Submitted by on July 18, 2010 – 9:41 am14 Comments

Once upon a time, in a land far, far away, hip-hop was all about “keeping it real.” If you weren’t what you claimed to be on a record, you were banished from the culture. Remember female gangster rapper Bo$$? The hardcore femcee made waves with her debut album Born Gangstaz and the single “Deeper.” All was well until she revealed to the Wall Street Journal she grew up in an upper middle-class family and attended private school. Her credibility took a major blow and Def Jam subsequently shelved her sophomore album before finally dropping her from the label.

It appeared being a studio gangster would not be tolerated.

Fast forward to 2008 where Florida rapper Rick Ross was seeing his star burn bright after releasing two well-received albums (2006′s Port of Miami & 2008′s Trilla). Ross ripped rhymes about the dope game and being a true gangster with songs such as “Hustlin’” and “The Boss.” Everyone was buying into it and enjoyed Ross’s brand of mafioso rap.

But in July of 2008, The Smoking Gun produced overwhelming evidence linking Ross to an eighteen-month stint as a correctional officer in a Florida prison facility. With his back against the wall and his image in question, Ross denied everything. But when the photos surfaced of the large rapper in a corrections uniform, there was nothing else he could say. It looked like this would be the Bo$$ situation all over again. Rapper 50 Cent took shots at Ross in a high-profile feud, and it appeared the “Bawse” was about to don the role of “studio gangster.”

Oh, how have things changed…

Instead of Rick Ross’s career landing in the toilet, it appears he’s become an even bigger star since the incident, while 50 Cent has found his presence to be less significant. Rick’s Deeper Than Rap received positive reviews and became the fourth highest-selling rap album in 2009. It spawned singles “Magnificent” and the monster street anthem “Maybach Music” which featured Kanye West, T-Pain and Lil Wayne. Even though Ross was caught rocking faux Louis Vuitton shades on the cover of XXL, nobody seemed to bat a lash and continued giving Ross kudos.
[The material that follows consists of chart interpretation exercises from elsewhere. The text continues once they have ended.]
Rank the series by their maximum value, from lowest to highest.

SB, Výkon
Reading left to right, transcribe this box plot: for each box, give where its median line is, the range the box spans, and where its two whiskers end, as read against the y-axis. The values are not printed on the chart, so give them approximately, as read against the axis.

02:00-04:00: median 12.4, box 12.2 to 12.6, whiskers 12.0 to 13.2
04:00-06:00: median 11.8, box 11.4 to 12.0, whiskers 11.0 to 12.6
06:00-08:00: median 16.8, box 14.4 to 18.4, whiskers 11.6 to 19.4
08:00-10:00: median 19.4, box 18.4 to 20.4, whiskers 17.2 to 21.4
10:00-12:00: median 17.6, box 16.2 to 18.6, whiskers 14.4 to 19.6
We’re days away from the official release of Ross’s fourth studio album Teflon Don and the anticipation couldn’t be higher. For those who have garnered a listen, it is easy to say this is Ross’s finest work to date. The production is top shelf, his lyrics have gotten better and the guests lend a great helping hand, making this—arguably—the album of the summer.

But all of this begs the question “What happened to keeping it real?”

What was once something rappers lived and died for has become a mere afterthought. As long as the music is good, all is well. Once upon a time, hip-hop was all about individuals coming from the streets and telling those tales on wax. If you were found to be a phony, you were exiled from the island. This isn’t to say Ross didn’t do dirt before being a corrections officer—he very well may have. But if Snoop Dogg was exposed as a policeman back when Doggystyle was released, I’m quite sure that he wouldn’t be treated the same.